* SOURCE EXCERPT

## BEGIN

Use SipHash for node eviction

sipa commented at 9:14 am on May 22, 2016: member

gmaxwell commented at 10:04 am on May 22, 2016: contributor

utACK

in src/hash.h: in 2e099337ef outdated

181     int count;
182 
183 public:
184     CSipHasher(uint64_t k0, uint64_t k1);
185     CSipHasher& Write(uint64_t data);
186+    CSipHasher& Write(const unsigned char* data, size_t size);

TheBlueMatt commented at 0:25 am on May 23, 2016:

Should probably note somewhere that the two Write methods are partially-mutually-exclusive per-object.

TheBlueMatt commented at 2:37 am on May 23, 2016: member

This is one of those things where having a cryptographic hash function probably isnt /critical/, but is really preferable. Is the speed of SHA256 really slow enough to matter here afer you accepted a new TCP connection (and all associated OS overhead of doing so)?

pstratem commented at 4:11 am on May 23, 2016: contributor

nACK

This really does need to be a cryptographic hash function.

The performance overhead of opening the connection is almost certainly many many times the cost of this comparison.

gmaxwell commented at 5:19 am on May 23, 2016: contributor

Siphash is a cryptographic function with all the properties we would desire here: https://eprint.iacr.org/2014/722

It is generally suitable any place a cryptographic hash would be used where the small output size wouldn’t be an issue. This is a fine example of such a location, similar to hash tables where the table’s smallness makes a larger hash output irrelevant, with only a few hundred peers a 64 bit hash will reliably distinguish them.

TheBlueMatt commented at 6:13 am on May 23, 2016: member

In principal, yes, SipHash was designed to be effectively a cryptographic hash with small output size, but I don’t want to fall into the trap of calling something a cryptographic hash when it has only had one or two cryptanalyses published. If we care about the performance difference here, I’d say it’s fine, but I’m not sure that we do?

On May 22, 2016 10:19:47 PM PDT, Gregory Maxwell notifications@github.com wrote:

Siphash is a cryptographic function with all the properties we would desire here: https://eprint.iacr.org/2014/722

It is generally suitable any place a cryptographic hash would be used where the small output size wouldn’t be an issue. This is a fine example of such a location, similar to hash tables where the table’s smallness makes a larger hash output irrelevant, with only a few hundred peers a 64 bit hash will reliably distinguish them.

You are receiving this because you commented. Reply to this email directly or view it on GitHub: #8086 (comment)

gmaxwell commented at 6:45 am on May 23, 2016: contributor

Keep in mind that the input is also very small, and the keyspace is very large. It’s likely that this function is nearly a keyed permutation for inputs this small.

As far as performance, with 125 peers and sha256 here it will take about 2,632,000 cycles to run the hashes here. That is about 2ms cpu per inbound connection. It’s not negligible.

(Though sipa should perhaps change it to run the hashing in the pre-processing step instead of in the comparison for a 2*log2(n) speedup– or better, store it in cnode and compute it on connect to make it O(1) in the number of operations per disconnect.)

## END

* DATA ROWS
## BEGIN

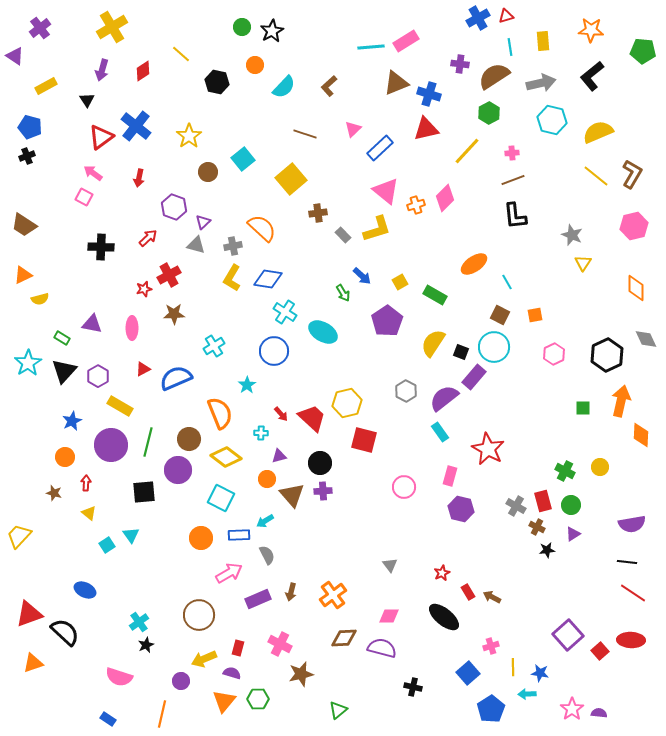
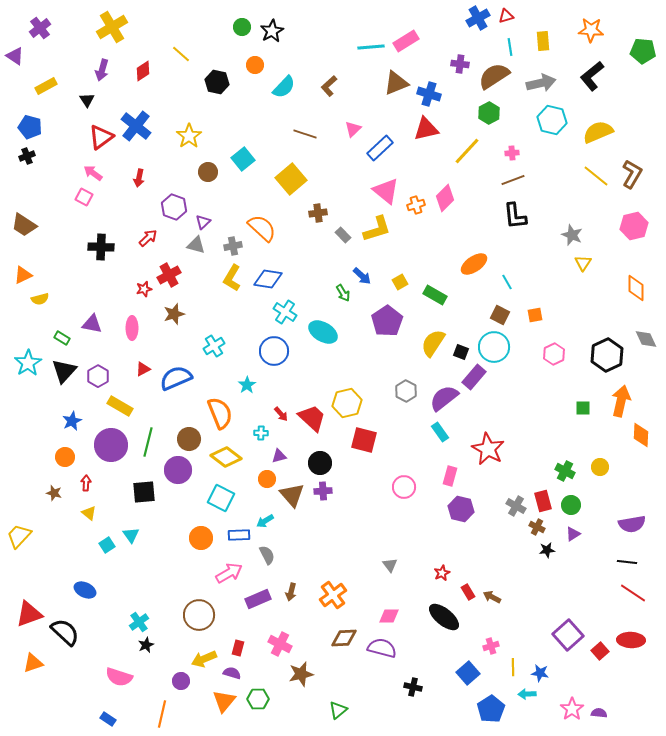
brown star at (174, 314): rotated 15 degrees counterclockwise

## END
## BEGIN

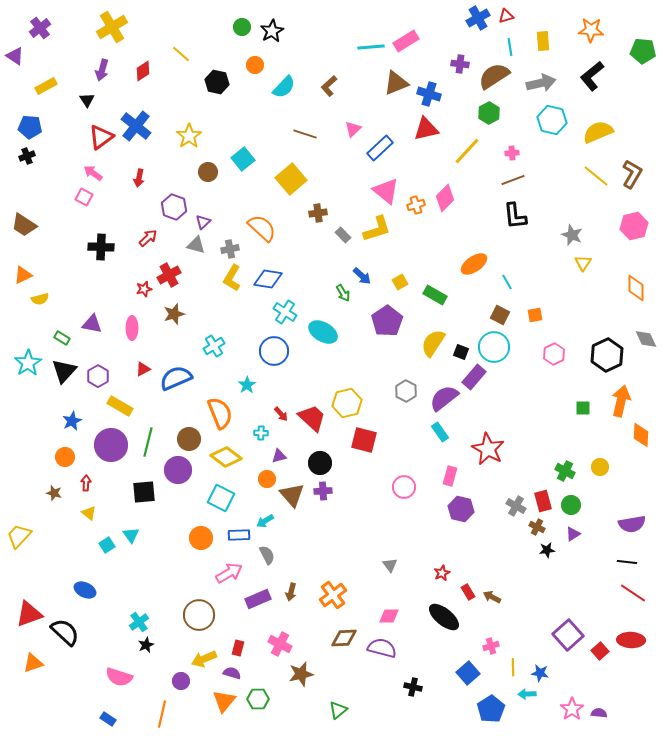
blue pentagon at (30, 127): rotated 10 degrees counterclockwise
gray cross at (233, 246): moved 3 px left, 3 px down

## END
## BEGIN

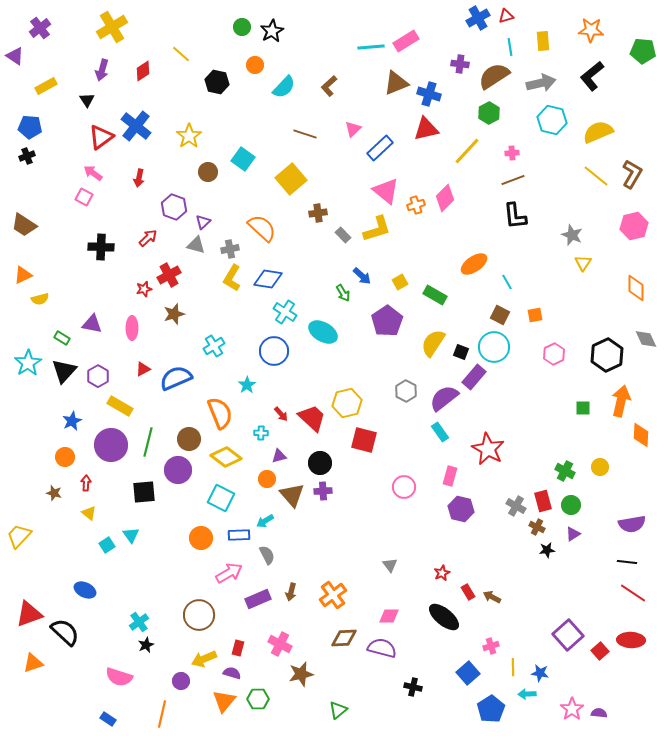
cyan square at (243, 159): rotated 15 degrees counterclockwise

## END

* WRITTEN PROBLEM A
Please list every username that appears directly before the word "commented" in the SipHash discussion.
* WRITTEN PROBLEM B
Rewrite the SipHash discussion from "Keep in mind" to "inputs this small.", putting "key space" in place of "keyspace".
The entries play no part in this work.

* TASK SOLUTION A
sipa, gmaxwell, TheBlueMatt, pstratem

* TASK SOLUTION B
Keep in mind that the input is also very small, and the key space is very large. It’s likely that this function is nearly a keyed permutation for inputs this small.